Marie-Claude Bibeau, minister of agriculture and agri-food, made the announcement alongside Cleanfarms, a national non-profit industry stewardship organization. Cleanfarms will receive up to $1.1 million through the Canadian Agricultural Strategic Priorities Program to develop a strategy to responsibly manage the estimated 60,000 tonnes of plastic waste generated on Canadian farms every year. Their project will increase farmer access to recycling programs and explore ways to deliver long-term, permanent programs that will help Canadian farmers continue to improve the sustainability of their operations.
The other recipients are:
- EcoEnviro Labs Inc., which will receive up to $1 million through Innovative Solutions Canada to advance testing of a new organic bioplastic mulch made from poultry feathers. This could serve as a lower-waste, fully biodegradable and compostable way to produce mulch needed in Canada’s agriculture sector.
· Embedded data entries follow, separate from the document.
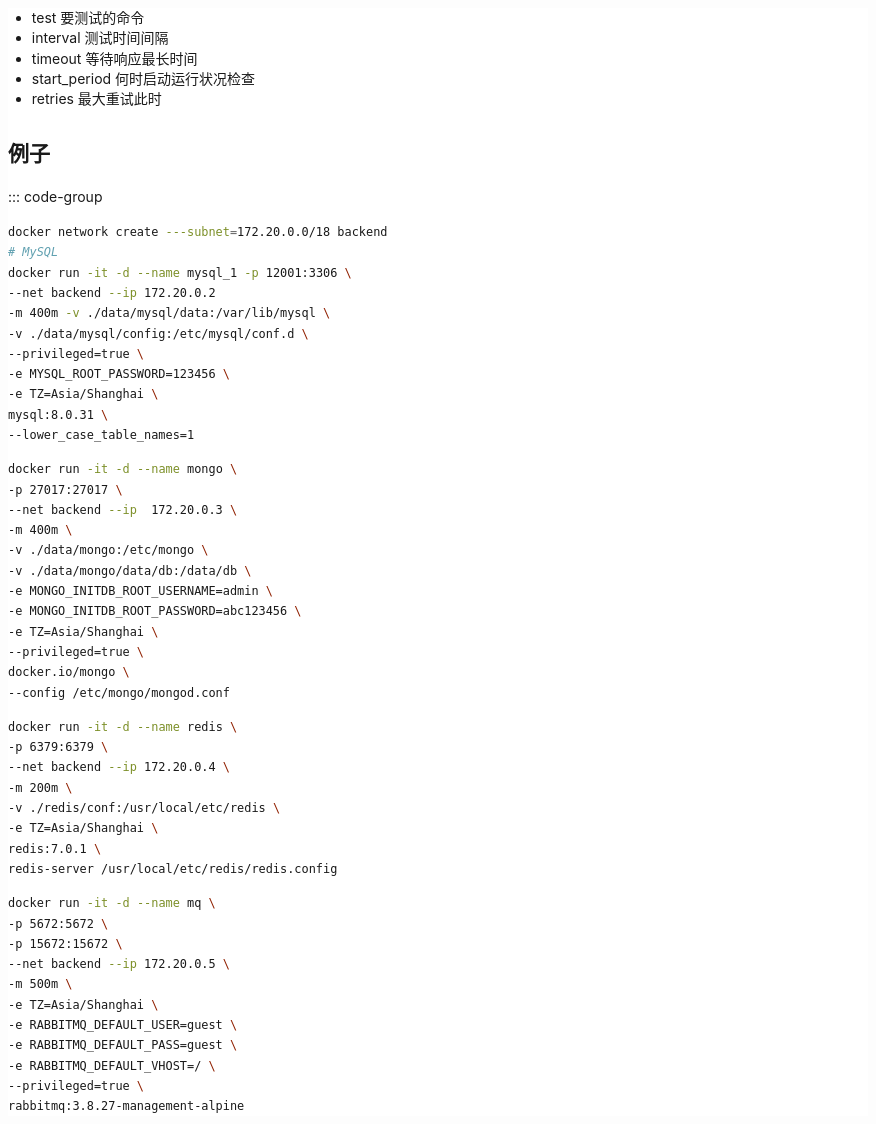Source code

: - test 要测试的命令
- interval 测试时间间隔
- timeout 等待响应最长时间
- start_period 何时启动运行状况检查
- retries 最大重试此时

## 例子

::: code-group
```sh [MySQL]
docker network create ---subnet=172.20.0.0/18 backend
# MySQL
docker run -it -d --name mysql_1 -p 12001:3306 \
--net backend --ip 172.20.0.2
-m 400m -v ./data/mysql/data:/var/lib/mysql \
-v ./data/mysql/config:/etc/mysql/conf.d \
--privileged=true \
-e MYSQL_ROOT_PASSWORD=123456 \
-e TZ=Asia/Shanghai \
mysql:8.0.31 \
--lower_case_table_names=1
```
```sh [MongoDB]
docker run -it -d --name mongo \
-p 27017:27017 \
--net backend --ip  172.20.0.3 \
-m 400m \
-v ./data/mongo:/etc/mongo \
-v ./data/mongo/data/db:/data/db \
-e MONGO_INITDB_ROOT_USERNAME=admin \
-e MONGO_INITDB_ROOT_PASSWORD=abc123456 \
-e TZ=Asia/Shanghai \
--privileged=true \
docker.io/mongo \
--config /etc/mongo/mongod.conf
```
```sh [Redis]
docker run -it -d --name redis \
-p 6379:6379 \
--net backend --ip 172.20.0.4 \
-m 200m \
-v ./redis/conf:/usr/local/etc/redis \
-e TZ=Asia/Shanghai \
redis:7.0.1 \
redis-server /usr/local/etc/redis/redis.config
```
```sh [RabbitMQ]
docker run -it -d --name mq \
-p 5672:5672 \
-p 15672:15672 \
--net backend --ip 172.20.0.5 \
-m 500m \
-e TZ=Asia/Shanghai \
-e RABBITMQ_DEFAULT_USER=guest \
-e RABBITMQ_DEFAULT_PASS=guest \
-e RABBITMQ_DEFAULT_VHOST=/ \
--privileged=true \
rabbitmq:3.8.27-management-alpine

```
- Titan Clean Energy Projects Corp., which will receive up to $1 million through Innovative Solutions Canada to test a food-grade quality bioplastic, ideal for fruit or prepared vegetable containers, that biodegrades more quickly and will result in less landfill and more sustainable options for grocery stores and shoppers.
- TerraVerdae Bioworks Inc., which will receive up to $1 million through the Agricultural Clean Technology Program to develop a new generation of biodegradable bioplastic film and injection molded products that target agriculture applications such as mulch film and seed trays. The project intends to displace conventional petroleum-based agricultural plastics.
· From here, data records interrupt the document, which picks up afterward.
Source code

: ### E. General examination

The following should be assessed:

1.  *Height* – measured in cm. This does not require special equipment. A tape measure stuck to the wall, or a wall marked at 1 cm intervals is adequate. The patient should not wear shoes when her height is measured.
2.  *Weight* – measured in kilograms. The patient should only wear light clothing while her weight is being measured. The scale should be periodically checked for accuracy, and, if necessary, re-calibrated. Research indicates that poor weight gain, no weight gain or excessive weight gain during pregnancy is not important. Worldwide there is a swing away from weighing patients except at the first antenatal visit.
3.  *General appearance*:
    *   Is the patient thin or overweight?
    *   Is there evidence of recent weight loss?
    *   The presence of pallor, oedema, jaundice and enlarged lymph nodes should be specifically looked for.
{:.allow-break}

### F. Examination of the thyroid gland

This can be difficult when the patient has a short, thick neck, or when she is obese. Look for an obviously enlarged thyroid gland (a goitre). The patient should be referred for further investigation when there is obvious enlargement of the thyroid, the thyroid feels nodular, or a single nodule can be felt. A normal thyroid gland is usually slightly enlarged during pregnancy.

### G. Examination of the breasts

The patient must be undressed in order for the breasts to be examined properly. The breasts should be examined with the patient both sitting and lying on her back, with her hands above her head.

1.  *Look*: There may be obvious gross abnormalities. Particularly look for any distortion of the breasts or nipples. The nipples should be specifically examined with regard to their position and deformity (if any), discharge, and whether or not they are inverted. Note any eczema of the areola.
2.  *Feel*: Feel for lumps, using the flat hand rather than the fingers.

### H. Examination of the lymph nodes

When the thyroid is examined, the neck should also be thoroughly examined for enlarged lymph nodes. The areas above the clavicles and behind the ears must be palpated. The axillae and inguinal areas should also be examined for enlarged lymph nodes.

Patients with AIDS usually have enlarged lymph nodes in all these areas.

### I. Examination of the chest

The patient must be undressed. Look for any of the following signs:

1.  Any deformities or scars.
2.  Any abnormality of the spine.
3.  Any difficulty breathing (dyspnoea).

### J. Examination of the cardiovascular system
- Red Leaf Pulp Ltd., which will receive up to $495,000 through the Agricultural Clean Technology Program to support research and product trials for a straw pulp bio-polymer for use within the wood and pulp industry, and in the production of low carbon fuels and renewable natural gas. The project intends to displace plastic and styrofoam packaging.
“Canada’s agricultural sector continues to develop innovative tools and approaches to ensure their operations are sustainable,” Bibeau said. “Today’s funding will support farmers looking for ways to better manage their plastic waste, and help advance the necessary work to turn crop residues and other agricultural by-products into renewable energy. This is a win-win for our hardworking farmers, the environment and Canada’s bioeconomy.”
The announcement complements Agriculture and Agri-Food Canada’s broader commitment to Canada’s bioeconomy. Together, these investments highlight the Government of Canada’s commitment to sustainability while growing the bioeconomy and creating economic opportunities and jobs.